Jedes Kind soll unversehrt aufwachsen dürfen. Wenn es um ihren Schutz vor Pädophilen geht, soll es keine Kompromisse geben. Bis hierher sind sich wohl alle ­einig. Die Pädophileninitiative lieferte einen Vorschlag, wie dieses Ziel erreicht werden soll: mit einem Verbot für verurteilte Pädosexuelle, berufliche oder ehrenamtliche Tätigkeiten mit Kindern auszuüben. Ohne Einzelfallüberprüfung. Auf Lebzeiten.

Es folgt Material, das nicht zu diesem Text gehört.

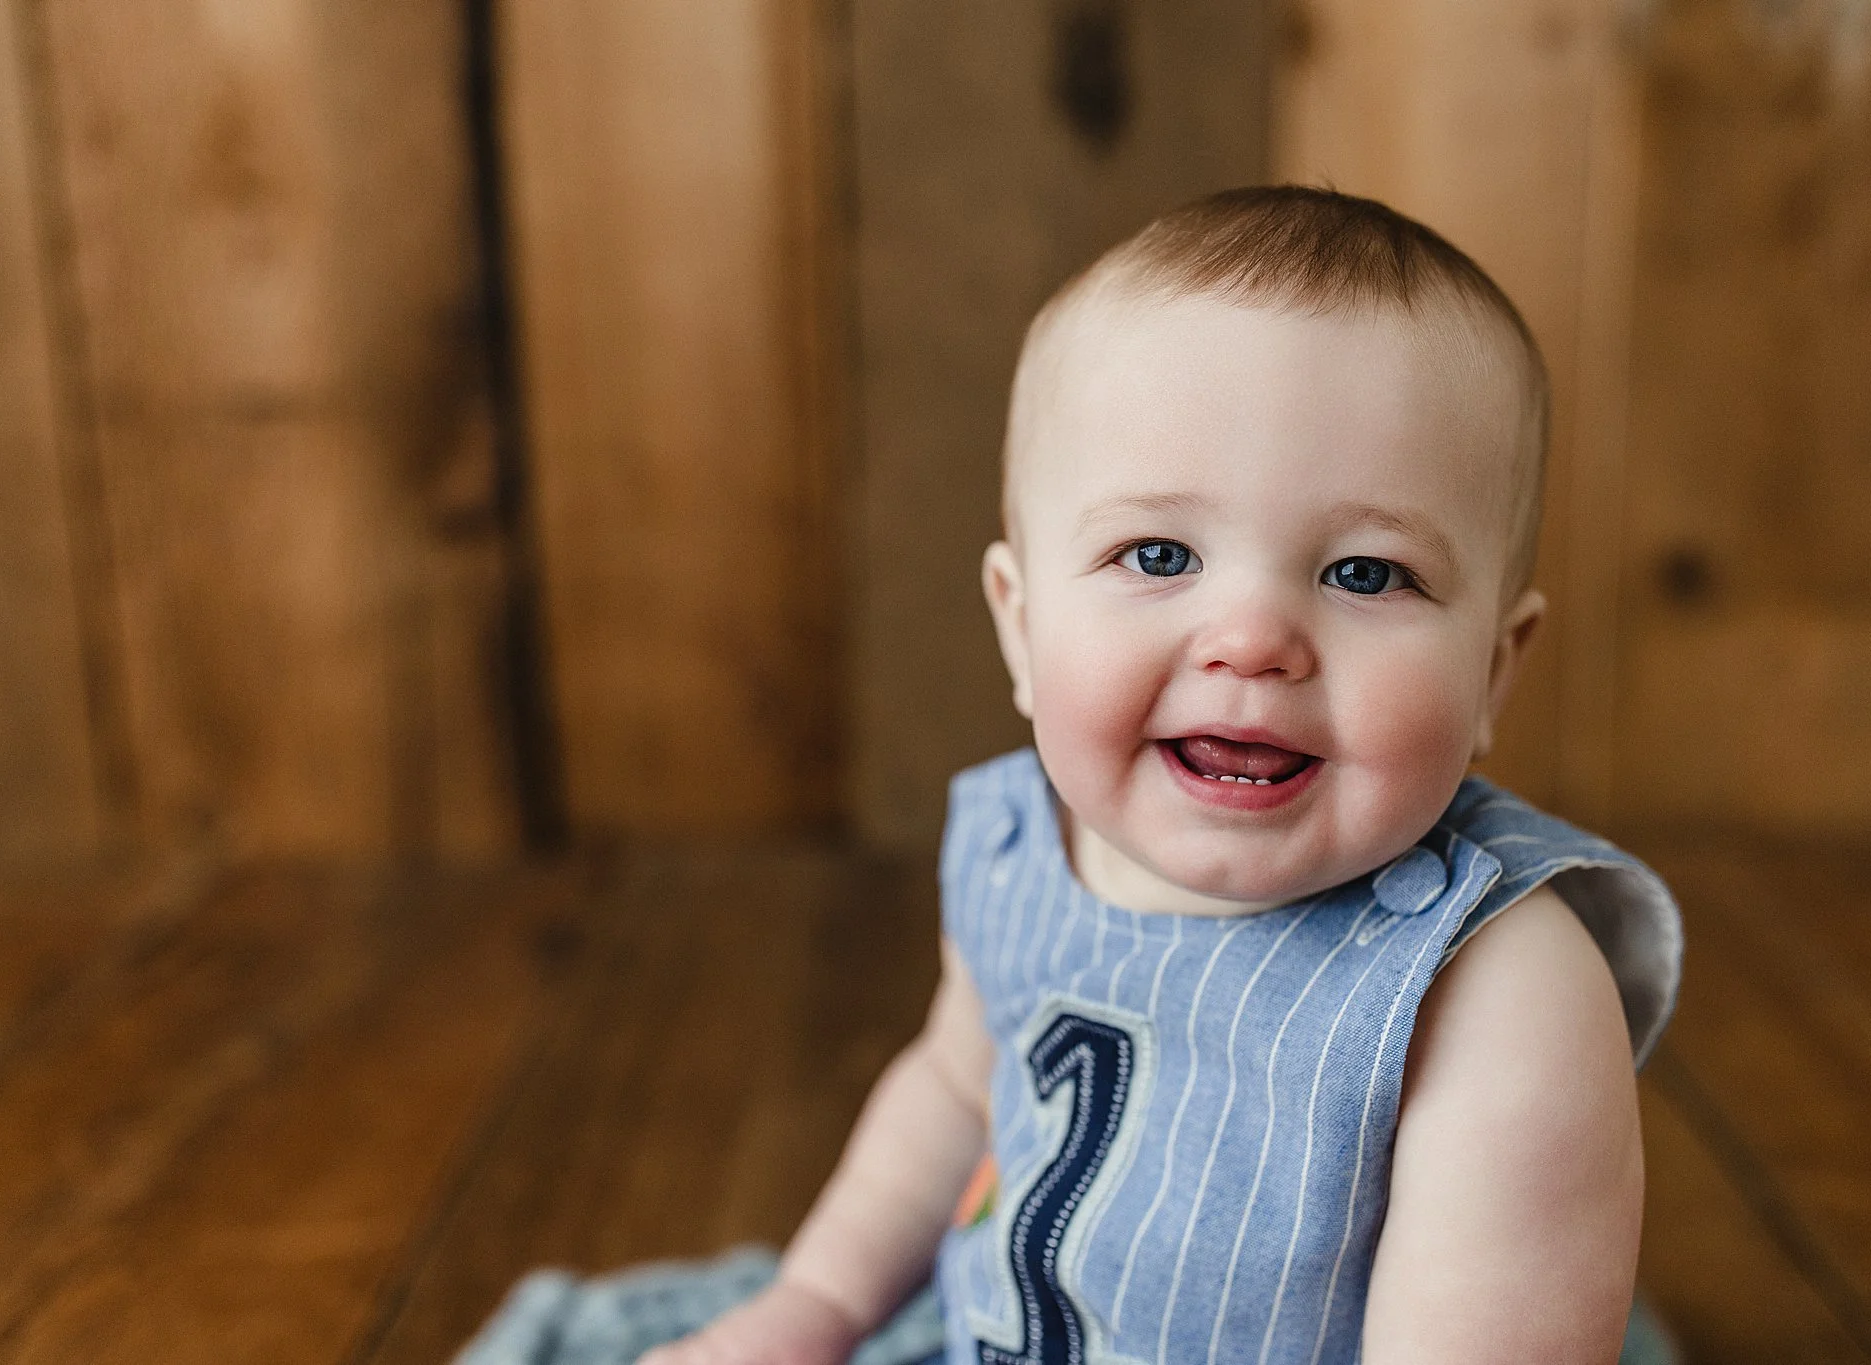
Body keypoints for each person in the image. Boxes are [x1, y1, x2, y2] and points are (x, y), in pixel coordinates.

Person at [640, 186, 1681, 1365]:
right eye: (1158, 554)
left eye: (1363, 574)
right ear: (1019, 628)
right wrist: (813, 1308)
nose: (1251, 639)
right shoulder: (1019, 850)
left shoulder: (1494, 989)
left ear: (1492, 670)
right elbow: (949, 1090)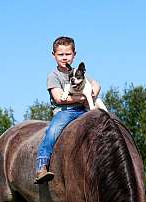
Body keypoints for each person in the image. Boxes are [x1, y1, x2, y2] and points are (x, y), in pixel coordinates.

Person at [34, 36, 101, 184]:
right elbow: (59, 98)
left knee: (107, 125)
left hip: (83, 109)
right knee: (53, 131)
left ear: (74, 54)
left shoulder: (79, 72)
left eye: (68, 54)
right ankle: (42, 166)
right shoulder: (54, 76)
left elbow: (96, 84)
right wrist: (83, 98)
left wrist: (92, 93)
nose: (64, 58)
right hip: (65, 112)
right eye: (60, 54)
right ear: (54, 55)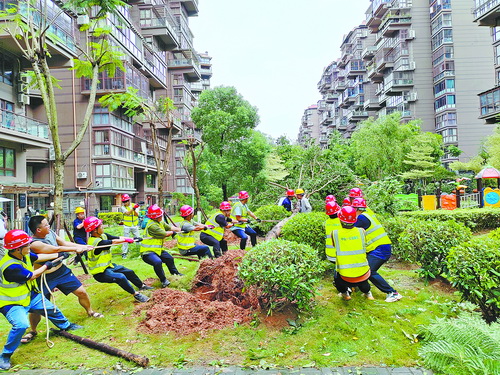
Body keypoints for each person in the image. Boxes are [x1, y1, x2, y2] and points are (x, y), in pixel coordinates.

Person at [0, 230, 82, 370]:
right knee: (20, 325)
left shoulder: (23, 255)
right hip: (12, 303)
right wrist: (47, 266)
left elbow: (37, 257)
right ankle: (5, 356)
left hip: (29, 296)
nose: (30, 246)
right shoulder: (10, 266)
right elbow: (32, 275)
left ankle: (66, 326)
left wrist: (59, 255)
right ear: (18, 249)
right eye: (27, 245)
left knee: (51, 309)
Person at [23, 216, 100, 344]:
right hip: (44, 276)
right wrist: (75, 249)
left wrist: (83, 246)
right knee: (38, 306)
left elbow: (63, 244)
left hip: (61, 271)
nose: (49, 226)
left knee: (81, 292)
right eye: (46, 225)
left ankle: (90, 312)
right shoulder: (34, 243)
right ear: (38, 230)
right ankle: (33, 330)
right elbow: (56, 249)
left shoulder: (50, 233)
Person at [84, 217, 151, 302]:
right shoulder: (96, 242)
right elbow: (113, 242)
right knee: (121, 277)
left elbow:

Trotzdem hat der Bundesrat eine Härtefallklausel in das Ausführungsgesetz eingebaut, die offensichtlich ungerechte Fälle verhindern soll. Zudem sollen gewisse Täter nach zehn Jahren eine Überprüfung des Verbots beantragen dürfen. Damit soll der Konflikt mit der Europäischen Menschenrechtskonvention in Grenzen gehalten werden. Doch die Klausel steht im Widerspruch zur Initiative, die ausdrücklich ein «endgültiges» Berufsverbot verlangt. Daran ändert auch die Kommunikation von Justizministerin ­Simonetta Sommaruga nichts, die mit Adjektiven wie «lebenslänglich», «ausnahmslos» und «endgültig» eine buchstabengetreue Umsetzung suggeriert.